Cohen wrote about their fling in his classic song “Chelsea Hotel No. 2,” but he didn’t admit it was about Joplin until years after she had died. He recalled, “She wasn’t looking for me, she was looking for Kris Kristofferson.”
She Was Ostracized in School for Believing in Desegregation
While Joplin was growing up in port Rather, Texas, the town itself was racially segregated. Her parents, who were more interested in intellectual pursuits such as art, and culture. These traits in addition to Joplin’s strong belief in desegregation, set her apart from the other students and residents of Texas, and they often made fun of her for it. She would often be called names when she walked to class and thanks to a group of football players, Joplin often skipped classes and only attended the ones she needed to graduate. She said, “They laughed me out of class, out of town, and out of state.” Her proud stance on segregation also stemmed from her love of folk and blues music which she eventually adopted as her own.

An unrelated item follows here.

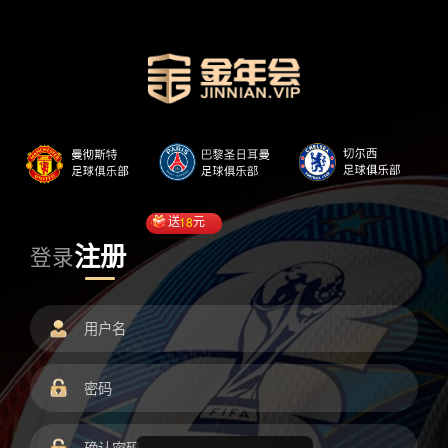
送
18
元
注册
登录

Despite Her Rebellious Lifestyle, She Got Good Grades and Was Close With Her Parents
She is often remembered for her rebelliousness and free living lifestyle, but she also had a softer, sensitive and intellectual side as well. She was interested in reading, painting, writing poetry, and was interested in her studies at school. Her love of books continued throughout her life and she even attempted to promote F.Scott Fitzgerald to Raquel Welch when they appeared on the Dick Cavett Show.
Joplin’s relationship with her family after growing up with a business college mother and an oil engineer father displayed her sensitive side as well. She stayed in contact with her parents throughout her life, and wrote them eloquent letters about the things going on inside her head and the realities. Despite her participation in the 1960s counterculture, she often looked for their approval, which ended up causing her pain when they rejected her lifestyle.
She Died of a Heroin Overdose and Became a Member of the 27 Club
A doctor once told her that if she continued with her current lifestyle, she wouldn’t live until the age of 24. She was insanely proud when she proved him wrong. Many people around her during this time were enduring in psychedelic drugs such as LSD, but Joplin stuck mainly to her alcohol, and then she developed an addiction to heroin in the mid 1960s. Her drug usage and drinking grew worse and by 1969, she was apparently shooting up to $200 worth of heroin a day. Some of her friends tried to intervene and she managed to quit the habit, only to relapse later on.
On October 4th, 1970, she was scheduled to record vocals for a track called “Buried Alive in the Blues” that was going to appear on her upcoming solo album entitled, Pearl. Instead, she was found dead in her hotel room, killed by an overdose. Her death at the age of 27 puts her in the “27 club” which contains other artists who passed away at the same age including, Jim Morrison, Jimi Hendrix, Kurt Cobain, and Amy Winehouse.